# Task requirements
Which lines in the records below hold the word "îñEÊMÆ"? Copy each of them.

*** Records for this exercise Section Begins ***

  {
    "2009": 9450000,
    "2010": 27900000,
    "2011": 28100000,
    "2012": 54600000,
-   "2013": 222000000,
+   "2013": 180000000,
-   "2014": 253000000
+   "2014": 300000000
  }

*** Records for this exercise Section Ends ***
*** Records for this exercise Section Begins ***

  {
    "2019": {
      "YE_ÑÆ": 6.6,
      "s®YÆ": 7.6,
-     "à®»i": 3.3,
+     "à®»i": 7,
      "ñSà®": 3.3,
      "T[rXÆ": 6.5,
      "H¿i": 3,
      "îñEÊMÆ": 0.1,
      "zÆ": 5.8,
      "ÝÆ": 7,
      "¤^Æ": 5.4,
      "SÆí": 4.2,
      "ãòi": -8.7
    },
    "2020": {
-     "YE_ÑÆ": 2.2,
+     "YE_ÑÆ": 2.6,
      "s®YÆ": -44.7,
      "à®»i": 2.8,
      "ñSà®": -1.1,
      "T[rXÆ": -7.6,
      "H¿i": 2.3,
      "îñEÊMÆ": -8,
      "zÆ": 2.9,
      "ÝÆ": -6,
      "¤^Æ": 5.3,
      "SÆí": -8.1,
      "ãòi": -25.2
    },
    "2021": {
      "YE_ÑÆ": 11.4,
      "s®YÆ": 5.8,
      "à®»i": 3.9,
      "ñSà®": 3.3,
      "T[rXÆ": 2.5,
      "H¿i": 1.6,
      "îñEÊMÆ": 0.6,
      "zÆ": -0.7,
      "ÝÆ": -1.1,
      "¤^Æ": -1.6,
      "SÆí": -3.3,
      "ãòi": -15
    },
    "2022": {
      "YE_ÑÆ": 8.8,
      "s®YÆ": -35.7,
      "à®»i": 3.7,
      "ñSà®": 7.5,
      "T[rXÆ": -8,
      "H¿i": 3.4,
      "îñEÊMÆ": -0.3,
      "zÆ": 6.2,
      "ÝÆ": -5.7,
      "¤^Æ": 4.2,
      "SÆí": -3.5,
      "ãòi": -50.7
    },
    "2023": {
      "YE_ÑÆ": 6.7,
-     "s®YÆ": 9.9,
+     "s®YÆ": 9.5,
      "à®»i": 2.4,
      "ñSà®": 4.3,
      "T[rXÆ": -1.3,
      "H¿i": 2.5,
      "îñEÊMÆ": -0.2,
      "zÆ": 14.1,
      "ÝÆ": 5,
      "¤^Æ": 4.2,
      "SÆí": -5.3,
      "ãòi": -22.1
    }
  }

*** Records for this exercise Section Ends ***
*** Records for this exercise Section Begins ***

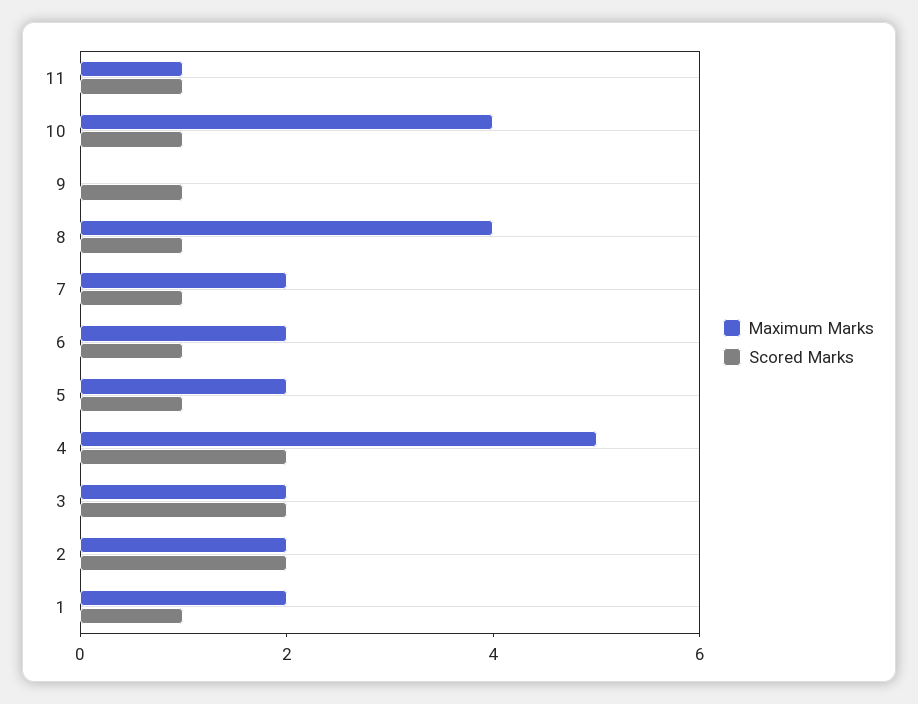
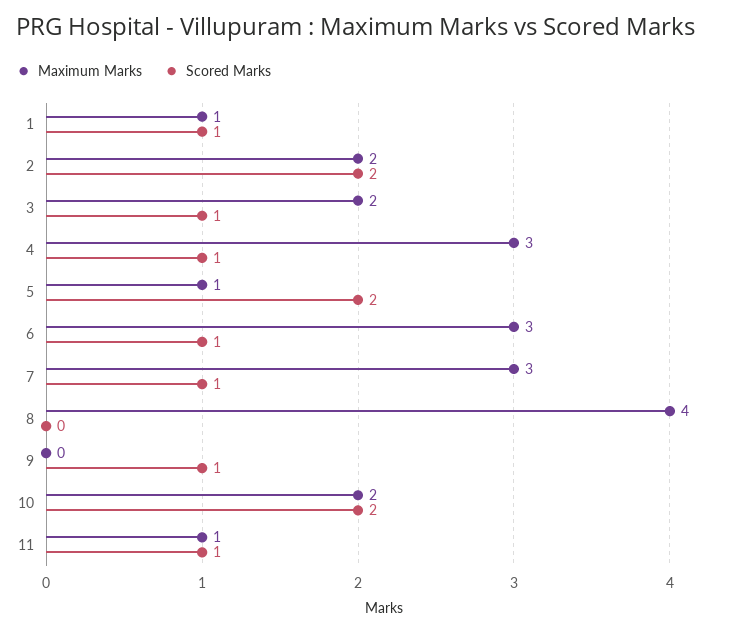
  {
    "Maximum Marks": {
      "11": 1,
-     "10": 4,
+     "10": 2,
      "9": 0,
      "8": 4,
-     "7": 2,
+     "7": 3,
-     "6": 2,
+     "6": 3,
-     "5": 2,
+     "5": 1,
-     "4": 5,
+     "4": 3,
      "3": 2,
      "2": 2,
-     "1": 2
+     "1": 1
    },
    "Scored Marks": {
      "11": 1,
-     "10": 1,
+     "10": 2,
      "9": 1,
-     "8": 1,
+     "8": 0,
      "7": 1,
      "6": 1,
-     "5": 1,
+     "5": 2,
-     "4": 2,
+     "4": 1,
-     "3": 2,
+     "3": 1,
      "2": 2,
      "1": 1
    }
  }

*** Records for this exercise Section Ends ***

# Solution
      "îñEÊMÆ": 0.1,
      "îñEÊMÆ": -8,
      "îñEÊMÆ": 0.6,
      "îñEÊMÆ": -0.3,
      "îñEÊMÆ": -0.2,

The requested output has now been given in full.